* **Page text**
Take $f = 1$ for part (a) and $f = n$ for part (b).

## 8.

By the CLT,

$$
\mathbb{P}(Y<90)=\mathbb{P}\biggl(\underbrace{\frac{\sqrt{100}}{1}\left(\frac{Y}{100}-1\right)}_{\text{approximately }N(0,1)}<\frac{\sqrt{100}}{1}\left(\frac{90}{100}-1\right)\biggr)\approx\Phi(-1).
$$

We can compare this estimate to the true value below.

In [13]:
scipy.stats.norm.cdf(-1.)

0.15865525393145707

In [12]:
(np.random.poisson(lam=1.0, size=(100_000, 100)).sum(axis=1) < 90).mean()

0.14785

## 9.

Let $\epsilon>0$. Then,

$$
\mathbb{P}(\left|X_{n}-X\right|>\epsilon)\leq\mathbb{P}(X_{n}\neq X)=1/n\rightarrow0.
$$

Therefore, $X_{n}$ converges in probability (and hence in distribution) to $X$.
On the other hand, $X_{n}$ does not converge in quadratic mean since

$$
\mathbb{E}\left[\left(X_{n}-X\right)^{2}\right]=\mathbb{E}\left[\left(e^{n}-X\right)^{2}I_{\{X_{n}\neq X\}}\right]=\frac{1+e^{2n}}{n}\rightarrow\infty.
$$

## 10.

See Chapter 4 Question 6.

## 11.

First, note that $X$ is almost surely zero.
Let $\epsilon>0$ and $Z$ be a standard normal random variable. Then, by Chebyshev's inequality,

$$
\mathbb{P}(\left|X_{n}-X\right|>\epsilon)=\mathbb{P}(\left|X_{n}\right|>\epsilon)=\mathbb{P}(\left|Z\right|>\epsilon\sqrt{n})\leq\frac{\mathbb{E}\left[Z^{2}\right]}{\epsilon^{2}n}=\frac{1}{\epsilon^{2}n}\rightarrow0.
$$

Therefore, $X_{n}$ converges in probability (and hence in distribution) to zero.

## 12.

Let $F$ be the CDF of an integer valued random variable. Let $k$ be an integer.
It follows that $F(k)=F(k+\epsilon)$ whenever $0\leq \epsilon<1$.
We use this observation below.

Suppose $X_{n}\rightsquigarrow X$.
By definition, $F_{X_{n}}\rightarrow F_{X}$ at all points of continuity of $F_{X}$. Therefore,

$$
\mathbb{P}(X_{n}=k)=F_{X_{n}}(k+\epsilon)-F_{X_{n}}(k-\epsilon)\rightarrow F_{X}(k+\epsilon)-F_{X}(k-\epsilon)=\mathbb{P}(X=k).

* **Information supplied**
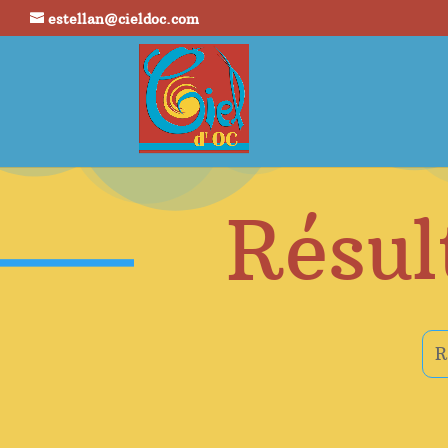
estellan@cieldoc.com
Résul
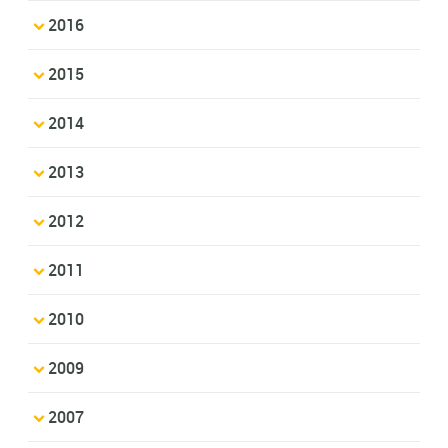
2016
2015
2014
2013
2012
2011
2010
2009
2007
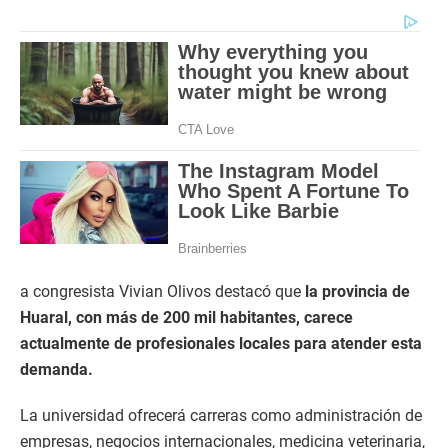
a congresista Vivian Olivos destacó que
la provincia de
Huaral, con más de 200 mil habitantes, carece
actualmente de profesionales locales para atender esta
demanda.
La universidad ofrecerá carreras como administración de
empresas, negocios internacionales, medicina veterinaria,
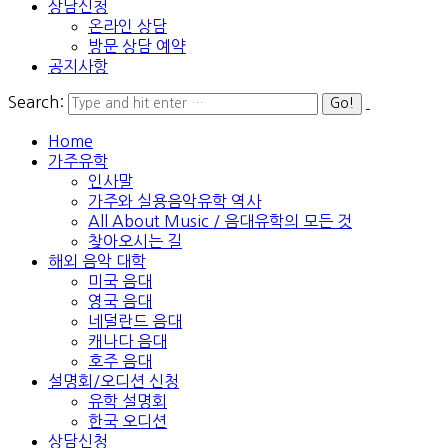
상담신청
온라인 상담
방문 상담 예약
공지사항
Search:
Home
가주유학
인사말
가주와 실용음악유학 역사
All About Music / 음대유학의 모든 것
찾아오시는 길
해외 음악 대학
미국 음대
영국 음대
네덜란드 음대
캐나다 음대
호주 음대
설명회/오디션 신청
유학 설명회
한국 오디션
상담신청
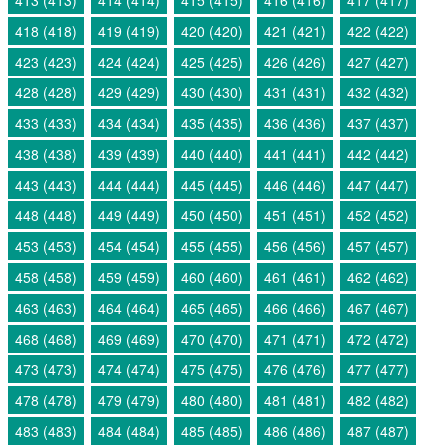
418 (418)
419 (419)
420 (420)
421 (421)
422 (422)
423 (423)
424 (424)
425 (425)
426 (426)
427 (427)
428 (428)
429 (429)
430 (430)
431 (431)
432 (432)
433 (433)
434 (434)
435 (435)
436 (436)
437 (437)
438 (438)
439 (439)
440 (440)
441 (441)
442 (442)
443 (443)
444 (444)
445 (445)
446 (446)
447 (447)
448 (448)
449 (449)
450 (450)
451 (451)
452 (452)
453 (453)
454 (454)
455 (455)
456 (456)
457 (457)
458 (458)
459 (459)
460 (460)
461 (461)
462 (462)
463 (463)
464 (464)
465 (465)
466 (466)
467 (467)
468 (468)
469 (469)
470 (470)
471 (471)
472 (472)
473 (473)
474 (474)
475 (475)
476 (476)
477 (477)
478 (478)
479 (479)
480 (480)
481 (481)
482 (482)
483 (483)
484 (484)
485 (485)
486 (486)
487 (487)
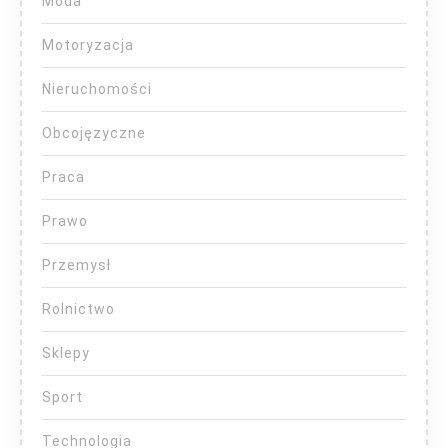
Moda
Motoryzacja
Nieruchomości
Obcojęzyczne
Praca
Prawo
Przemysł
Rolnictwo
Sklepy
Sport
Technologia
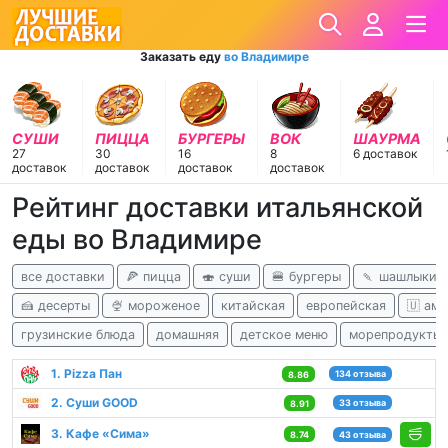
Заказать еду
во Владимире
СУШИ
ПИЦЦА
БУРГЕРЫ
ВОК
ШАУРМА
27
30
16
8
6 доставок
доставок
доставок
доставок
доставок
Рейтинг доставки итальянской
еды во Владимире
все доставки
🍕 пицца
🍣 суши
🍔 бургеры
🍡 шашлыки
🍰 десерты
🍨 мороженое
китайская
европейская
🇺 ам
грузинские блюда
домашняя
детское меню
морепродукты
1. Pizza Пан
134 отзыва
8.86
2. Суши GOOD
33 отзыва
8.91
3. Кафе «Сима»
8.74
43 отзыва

* **Apply what you read**
1) Output everything in the worked solutions from "Let $\epsilon>0$ and" down to "whenever $0\leq \epsilon<1$.", word for word.
2) Shorten the paragraph in the worked solutions that begins "Let $F$ be the CDF" into a single sentence that keeps its main facts.

* **Responses by task**
1)
Let $\epsilon>0$ and $Z$ be a standard normal random variable. Then, by Chebyshev's inequality,

$$
\mathbb{P}(\left|X_{n}-X\right|>\epsilon)=\mathbb{P}(\left|X_{n}\right|>\epsilon)=\mathbb{P}(\left|Z\right|>\epsilon\sqrt{n})\leq\frac{\mathbb{E}\left[Z^{2}\right]}{\epsilon^{2}n}=\frac{1}{\epsilon^{2}n}\rightarrow0.
$$

Therefore, $X_{n}$ converges in probability (and hence in distribution) to zero.

## 12.

Let $F$ be the CDF of an integer valued random variable. Let $k$ be an integer.
It follows that $F(k)=F(k+\epsilon)$ whenever $0\leq \epsilon<1$.

2) For the CDF $F$ of an integer valued random variable and any integer $k$, $F(k)=F(k+\epsilon)$ whenever $0\leq \epsilon<1$.